═══ Provided records ═══
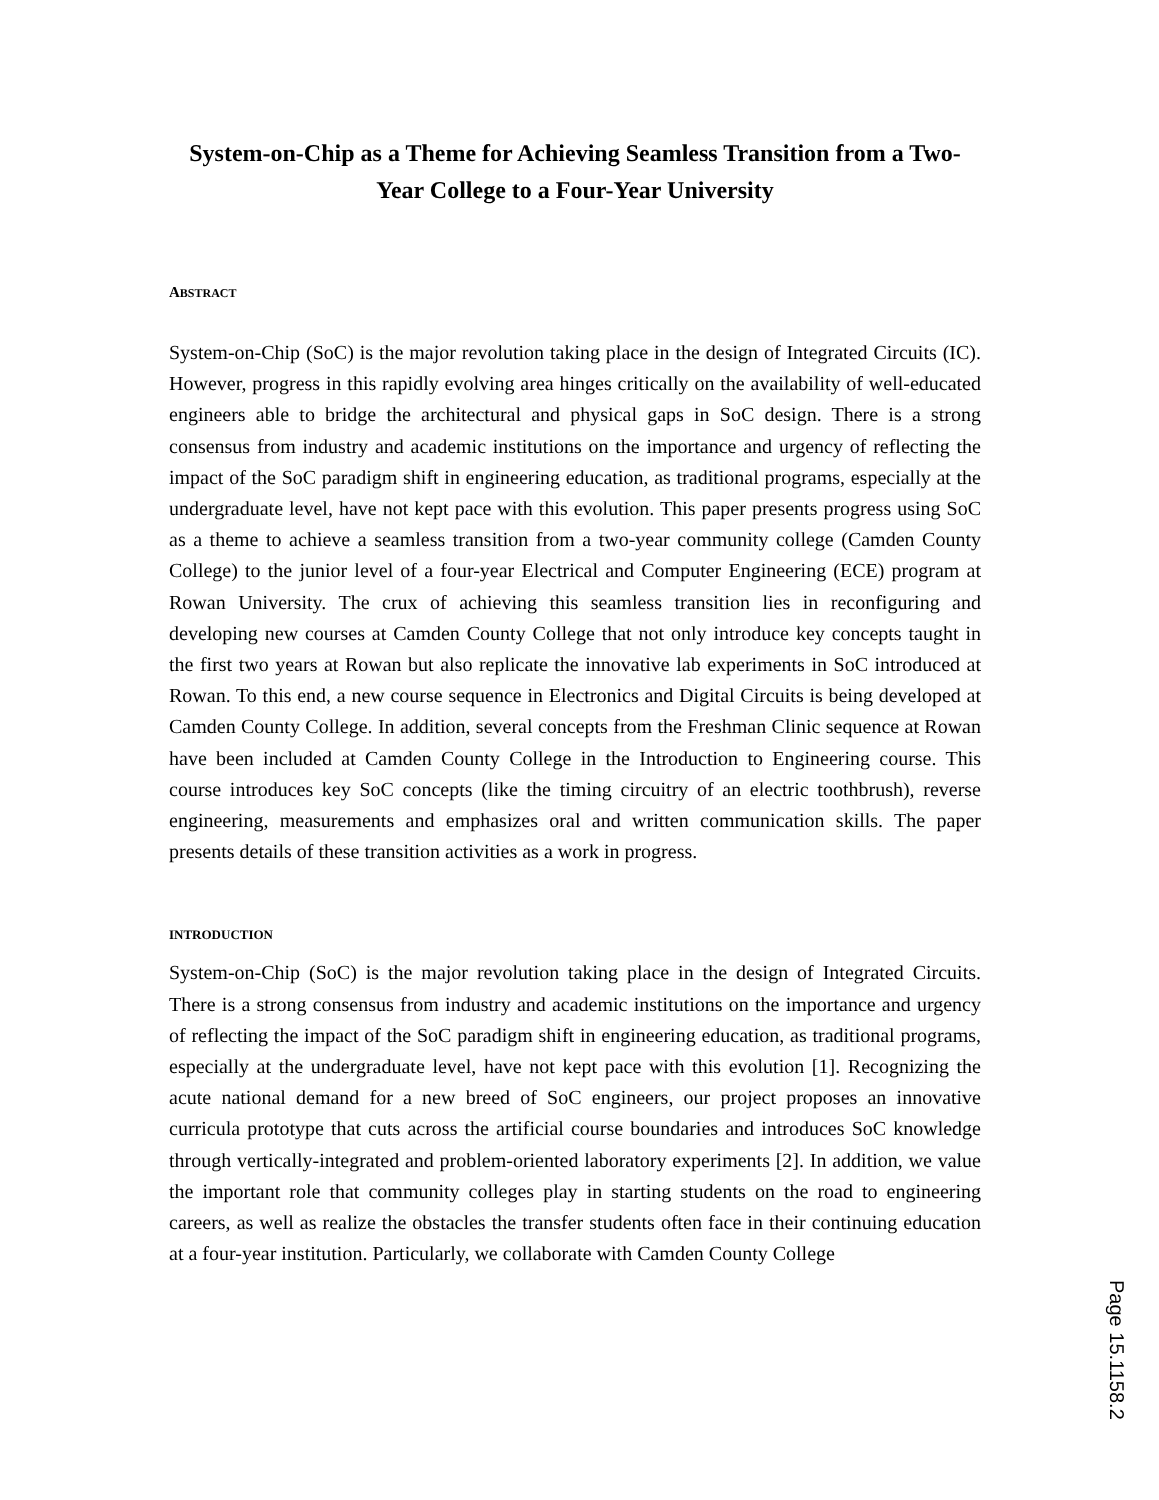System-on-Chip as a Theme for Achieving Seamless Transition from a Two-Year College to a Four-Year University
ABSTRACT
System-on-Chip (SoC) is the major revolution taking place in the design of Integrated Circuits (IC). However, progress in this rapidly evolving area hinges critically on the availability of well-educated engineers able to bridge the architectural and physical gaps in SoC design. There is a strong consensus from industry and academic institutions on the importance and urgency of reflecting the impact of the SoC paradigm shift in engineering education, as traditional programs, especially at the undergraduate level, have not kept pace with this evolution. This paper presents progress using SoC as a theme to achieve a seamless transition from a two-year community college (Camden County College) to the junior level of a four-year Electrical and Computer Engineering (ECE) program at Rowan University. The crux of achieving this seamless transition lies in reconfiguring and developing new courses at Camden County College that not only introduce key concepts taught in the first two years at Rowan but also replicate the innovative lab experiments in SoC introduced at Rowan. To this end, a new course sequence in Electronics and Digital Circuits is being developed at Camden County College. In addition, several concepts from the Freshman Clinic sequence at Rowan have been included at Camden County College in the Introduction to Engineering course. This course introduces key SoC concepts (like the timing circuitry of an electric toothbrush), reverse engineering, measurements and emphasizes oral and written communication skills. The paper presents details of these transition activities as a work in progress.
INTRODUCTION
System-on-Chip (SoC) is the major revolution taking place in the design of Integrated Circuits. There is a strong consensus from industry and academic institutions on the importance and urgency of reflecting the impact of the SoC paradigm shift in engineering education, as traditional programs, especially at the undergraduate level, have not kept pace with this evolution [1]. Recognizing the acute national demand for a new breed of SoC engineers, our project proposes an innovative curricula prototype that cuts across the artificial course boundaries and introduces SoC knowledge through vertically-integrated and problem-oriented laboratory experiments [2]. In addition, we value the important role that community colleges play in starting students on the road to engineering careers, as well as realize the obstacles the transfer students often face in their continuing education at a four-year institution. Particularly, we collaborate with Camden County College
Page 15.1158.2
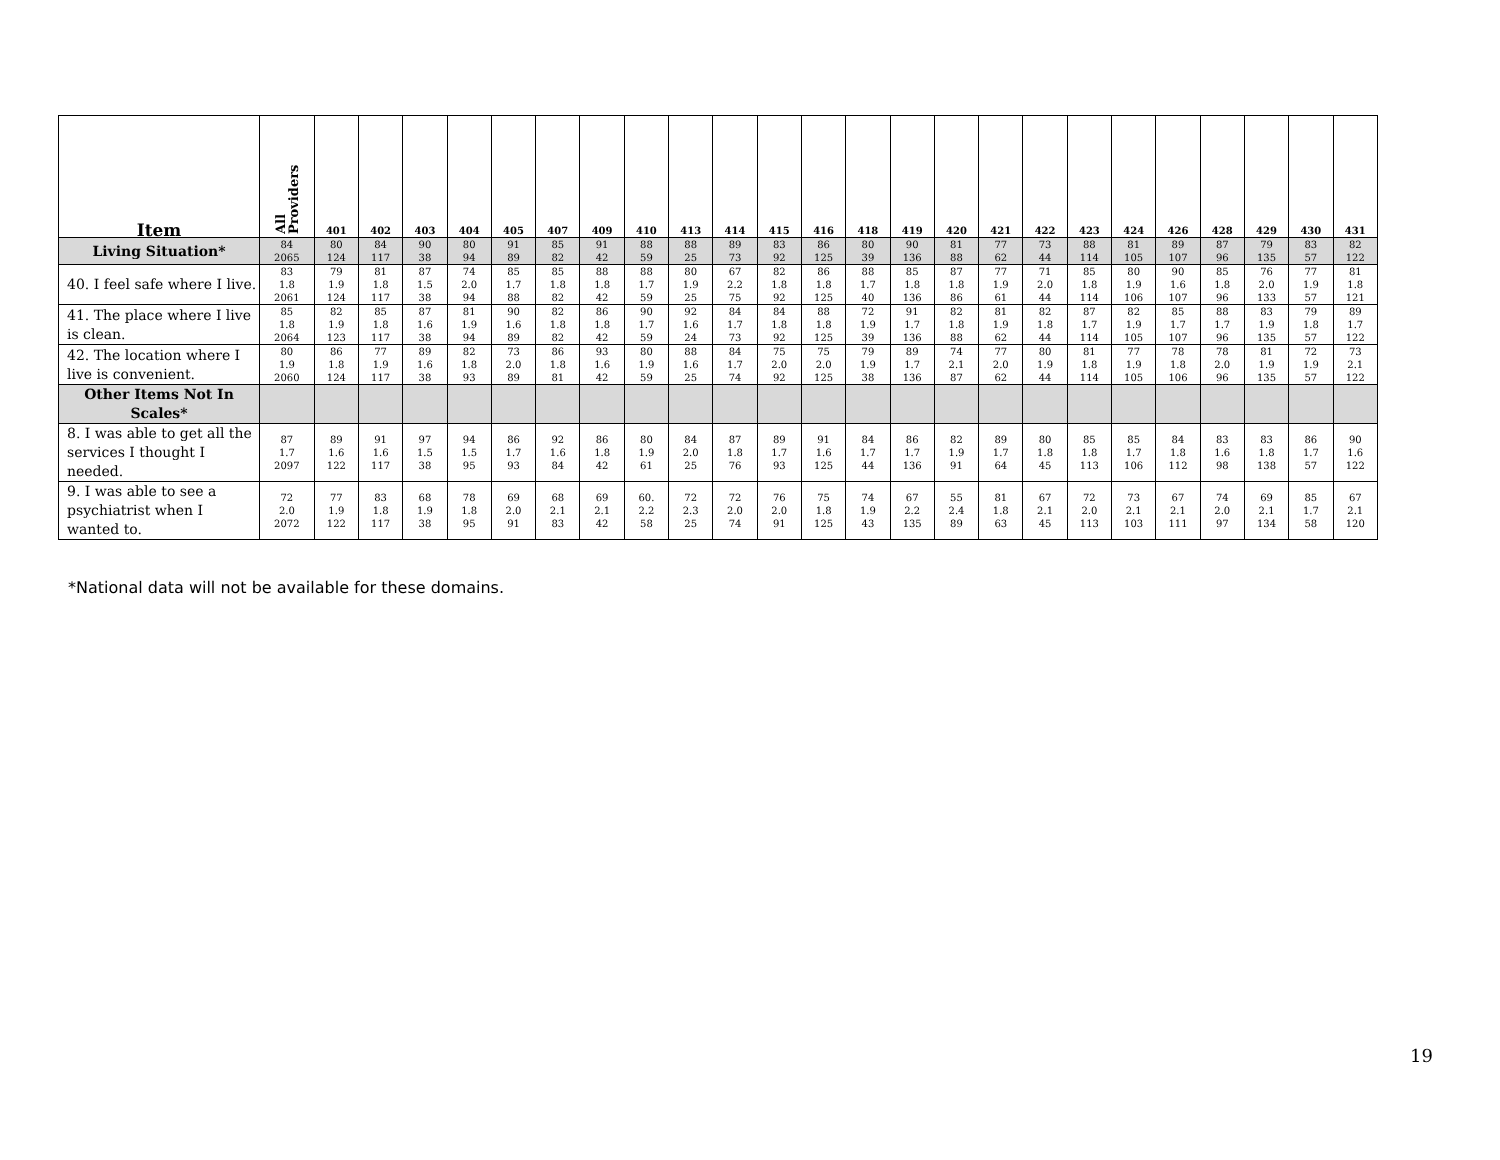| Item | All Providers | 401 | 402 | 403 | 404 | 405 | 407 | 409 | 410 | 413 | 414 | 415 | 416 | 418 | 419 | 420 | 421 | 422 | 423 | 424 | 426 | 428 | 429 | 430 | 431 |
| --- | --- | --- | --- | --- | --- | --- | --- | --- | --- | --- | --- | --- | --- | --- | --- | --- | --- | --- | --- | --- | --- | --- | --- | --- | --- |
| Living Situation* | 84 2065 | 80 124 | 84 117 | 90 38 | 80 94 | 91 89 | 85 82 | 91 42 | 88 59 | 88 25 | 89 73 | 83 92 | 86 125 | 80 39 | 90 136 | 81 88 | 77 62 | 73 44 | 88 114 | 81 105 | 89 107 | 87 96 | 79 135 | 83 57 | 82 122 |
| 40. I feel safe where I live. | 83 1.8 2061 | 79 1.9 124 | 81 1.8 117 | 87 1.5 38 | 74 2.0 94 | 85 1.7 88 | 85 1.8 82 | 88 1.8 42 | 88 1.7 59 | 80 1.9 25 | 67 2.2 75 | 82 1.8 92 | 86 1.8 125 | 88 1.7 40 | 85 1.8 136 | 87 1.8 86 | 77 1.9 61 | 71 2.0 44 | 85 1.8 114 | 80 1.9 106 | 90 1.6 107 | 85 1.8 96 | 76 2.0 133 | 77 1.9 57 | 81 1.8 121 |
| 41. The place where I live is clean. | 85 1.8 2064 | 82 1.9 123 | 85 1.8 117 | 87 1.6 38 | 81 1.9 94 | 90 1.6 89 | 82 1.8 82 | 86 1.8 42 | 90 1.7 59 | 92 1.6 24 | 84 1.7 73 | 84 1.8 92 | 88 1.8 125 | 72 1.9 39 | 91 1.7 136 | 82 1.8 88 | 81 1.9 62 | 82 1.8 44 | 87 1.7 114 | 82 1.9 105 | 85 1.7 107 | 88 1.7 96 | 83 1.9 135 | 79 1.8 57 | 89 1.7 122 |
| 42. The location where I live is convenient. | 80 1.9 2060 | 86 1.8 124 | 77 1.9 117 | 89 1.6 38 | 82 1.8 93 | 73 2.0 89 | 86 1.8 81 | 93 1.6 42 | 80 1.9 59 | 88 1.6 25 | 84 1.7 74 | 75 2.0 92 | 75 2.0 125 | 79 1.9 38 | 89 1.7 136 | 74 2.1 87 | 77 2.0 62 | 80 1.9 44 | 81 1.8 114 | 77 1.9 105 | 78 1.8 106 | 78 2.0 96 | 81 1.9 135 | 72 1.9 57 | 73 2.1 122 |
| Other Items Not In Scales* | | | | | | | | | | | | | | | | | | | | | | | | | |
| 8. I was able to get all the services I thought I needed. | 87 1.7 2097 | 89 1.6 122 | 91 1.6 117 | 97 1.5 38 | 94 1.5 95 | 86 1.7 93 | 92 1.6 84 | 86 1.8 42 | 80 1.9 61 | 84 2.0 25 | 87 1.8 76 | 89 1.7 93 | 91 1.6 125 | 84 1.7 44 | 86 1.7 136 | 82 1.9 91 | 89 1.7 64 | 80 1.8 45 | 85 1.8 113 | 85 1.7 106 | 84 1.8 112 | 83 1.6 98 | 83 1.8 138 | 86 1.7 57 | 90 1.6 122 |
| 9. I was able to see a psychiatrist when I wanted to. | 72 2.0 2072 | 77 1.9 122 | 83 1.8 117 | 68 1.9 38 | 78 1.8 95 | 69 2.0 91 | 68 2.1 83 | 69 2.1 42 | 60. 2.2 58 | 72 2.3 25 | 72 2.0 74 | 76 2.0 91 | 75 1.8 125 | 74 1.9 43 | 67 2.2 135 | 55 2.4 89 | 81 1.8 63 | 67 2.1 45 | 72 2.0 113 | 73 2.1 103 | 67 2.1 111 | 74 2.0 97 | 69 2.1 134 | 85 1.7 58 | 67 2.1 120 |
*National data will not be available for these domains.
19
═══
- **Action item**
Please output every entry exactly as written, apart from the pictures.

- **Response below**
System-on-Chip as a Theme for Achieving Seamless Transition from a Two-Year College to a Four-Year University
ABSTRACT
System-on-Chip (SoC) is the major revolution taking place in the design of Integrated Circuits (IC). However, progress in this rapidly evolving area hinges critically on the availability of well-educated engineers able to bridge the architectural and physical gaps in SoC design. There is a strong consensus from industry and academic institutions on the importance and urgency of reflecting the impact of the SoC paradigm shift in engineering education, as traditional programs, especially at the undergraduate level, have not kept pace with this evolution. This paper presents progress using SoC as a theme to achieve a seamless transition from a two-year community college (Camden County College) to the junior level of a four-year Electrical and Computer Engineering (ECE) program at Rowan University. The crux of achieving this seamless transition lies in reconfiguring and developing new courses at Camden County College that not only introduce key concepts taught in the first two years at Rowan but also replicate the innovative lab experiments in SoC introduced at Rowan. To this end, a new course sequence in Electronics and Digital Circuits is being developed at Camden County College. In addition, several concepts from the Freshman Clinic sequence at Rowan have been included at Camden County College in the Introduction to Engineering course. This course introduces key SoC concepts (like the timing circuitry of an electric toothbrush), reverse engineering, measurements and emphasizes oral and written communication skills. The paper presents details of these transition activities as a work in progress.
INTRODUCTION
System-on-Chip (SoC) is the major revolution taking place in the design of Integrated Circuits. There is a strong consensus from industry and academic institutions on the importance and urgency of reflecting the impact of the SoC paradigm shift in engineering education, as traditional programs, especially at the undergraduate level, have not kept pace with this evolution [1]. Recognizing the acute national demand for a new breed of SoC engineers, our project proposes an innovative curricula prototype that cuts across the artificial course boundaries and introduces SoC knowledge through vertically-integrated and problem-oriented laboratory experiments [2]. In addition, we value the important role that community colleges play in starting students on the road to engineering careers, as well as realize the obstacles the transfer students often face in their continuing education at a four-year institution. Particularly, we collaborate with Camden County College
Page 15.1158.2
| Item | All Providers | 401 | 402 | 403 | 404 | 405 | 407 | 409 | 410 | 413 | 414 | 415 | 416 | 418 | 419 | 420 | 421 | 422 | 423 | 424 | 426 | 428 | 429 | 430 | 431 |
| --- | --- | --- | --- | --- | --- | --- | --- | --- | --- | --- | --- | --- | --- | --- | --- | --- | --- | --- | --- | --- | --- | --- | --- | --- | --- |
| Living Situation* | 84 2065 | 80 124 | 84 117 | 90 38 | 80 94 | 91 89 | 85 82 | 91 42 | 88 59 | 88 25 | 89 73 | 83 92 | 86 125 | 80 39 | 90 136 | 81 88 | 77 62 | 73 44 | 88 114 | 81 105 | 89 107 | 87 96 | 79 135 | 83 57 | 82 122 |
| 40. I feel safe where I live. | 83 1.8 2061 | 79 1.9 124 | 81 1.8 117 | 87 1.5 38 | 74 2.0 94 | 85 1.7 88 | 85 1.8 82 | 88 1.8 42 | 88 1.7 59 | 80 1.9 25 | 67 2.2 75 | 82 1.8 92 | 86 1.8 125 | 88 1.7 40 | 85 1.8 136 | 87 1.8 86 | 77 1.9 61 | 71 2.0 44 | 85 1.8 114 | 80 1.9 106 | 90 1.6 107 | 85 1.8 96 | 76 2.0 133 | 77 1.9 57 | 81 1.8 121 |
| 41. The place where I live is clean. | 85 1.8 2064 | 82 1.9 123 | 85 1.8 117 | 87 1.6 38 | 81 1.9 94 | 90 1.6 89 | 82 1.8 82 | 86 1.8 42 | 90 1.7 59 | 92 1.6 24 | 84 1.7 73 | 84 1.8 92 | 88 1.8 125 | 72 1.9 39 | 91 1.7 136 | 82 1.8 88 | 81 1.9 62 | 82 1.8 44 | 87 1.7 114 | 82 1.9 105 | 85 1.7 107 | 88 1.7 96 | 83 1.9 135 | 79 1.8 57 | 89 1.7 122 |
| 42. The location where I live is convenient. | 80 1.9 2060 | 86 1.8 124 | 77 1.9 117 | 89 1.6 38 | 82 1.8 93 | 73 2.0 89 | 86 1.8 81 | 93 1.6 42 | 80 1.9 59 | 88 1.6 25 | 84 1.7 74 | 75 2.0 92 | 75 2.0 125 | 79 1.9 38 | 89 1.7 136 | 74 2.1 87 | 77 2.0 62 | 80 1.9 44 | 81 1.8 114 | 77 1.9 105 | 78 1.8 106 | 78 2.0 96 | 81 1.9 135 | 72 1.9 57 | 73 2.1 122 |
| Other Items Not In Scales* | | | | | | | | | | | | | | | | | | | | | | | | | |
| 8. I was able to get all the services I thought I needed. | 87 1.7 2097 | 89 1.6 122 | 91 1.6 117 | 97 1.5 38 | 94 1.5 95 | 86 1.7 93 | 92 1.6 84 | 86 1.8 42 | 80 1.9 61 | 84 2.0 25 | 87 1.8 76 | 89 1.7 93 | 91 1.6 125 | 84 1.7 44 | 86 1.7 136 | 82 1.9 91 | 89 1.7 64 | 80 1.8 45 | 85 1.8 113 | 85 1.7 106 | 84 1.8 112 | 83 1.6 98 | 83 1.8 138 | 86 1.7 57 | 90 1.6 122 |
| 9. I was able to see a psychiatrist when I wanted to. | 72 2.0 2072 | 77 1.9 122 | 83 1.8 117 | 68 1.9 38 | 78 1.8 95 | 69 2.0 91 | 68 2.1 83 | 69 2.1 42 | 60. 2.2 58 | 72 2.3 25 | 72 2.0 74 | 76 2.0 91 | 75 1.8 125 | 74 1.9 43 | 67 2.2 135 | 55 2.4 89 | 81 1.8 63 | 67 2.1 45 | 72 2.0 113 | 73 2.1 103 | 67 2.1 111 | 74 2.0 97 | 69 2.1 134 | 85 1.7 58 | 67 2.1 120 |
*National data will not be available for these domains.
19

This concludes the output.